Oil prices have broken $100 a barrel and continue soaring, although investors shouldn't be bullish on the asset for too long, experts say.
Unrest in the Middle East is behind the recent spike, but once political upheaval calms, speculators who have been driving up prices will bolt from the market and dampen oil's rally.
Furthermore, run-ups on oil prices usually come with supply concerns, as is the case today.
|Some experts say oil prices will fall when Mideast is calm.
Yet supply concerns normally turn out to be temporary and the resulting price hikes often come hand in hand with increased output as more oil producers rush to get in on rising prices.
The result: supply and demand balance out again and prices settle down.

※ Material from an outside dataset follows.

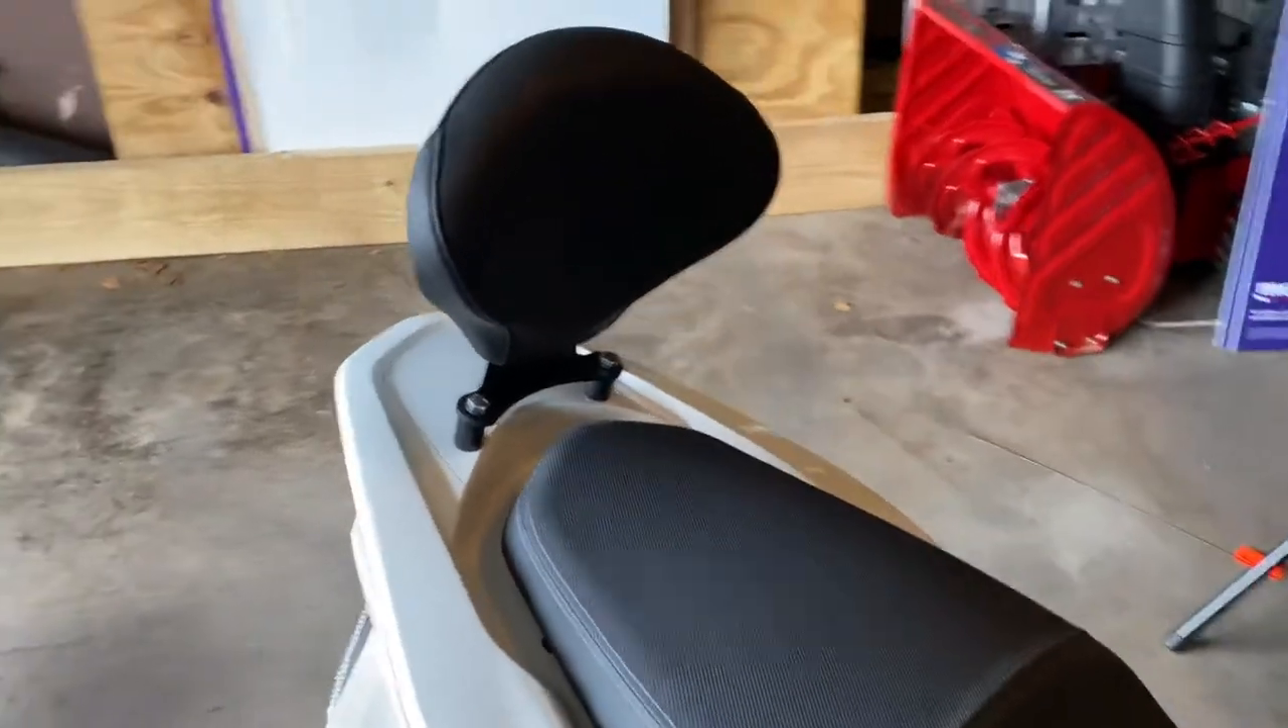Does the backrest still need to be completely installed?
No.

"As long as there is unrest in the Middle East and North Africa, we're going to have higher oil prices," Douglas Ober, a portfolio manager at one the oldest fund specializing in energy stocks, Petroleum & Resources Corp, tells The Wall Street Journal.
"But once it settles down over there, oil prices will probably come back down. There's a fair amount of speculation in the price."
Oil prices neared $107 a barrel recently, hitting a 29-month high, due to turmoil in crude-rich Libya while the world's largest petroleum
consumer, the U.S., reported that employers added nearly 200,000 new jobs in February, according to the Associated Press.
More jobs mean more economic activity, and oil is needed to fuel that increased growth, provided prices don't climb too high and hurt recovery.
"The economy just seemed to be getting its mojo back," PFGBest analyst Phil Flynn tells the Associated Press.
"The question, now, is when will higher energy prices take that mojo away?"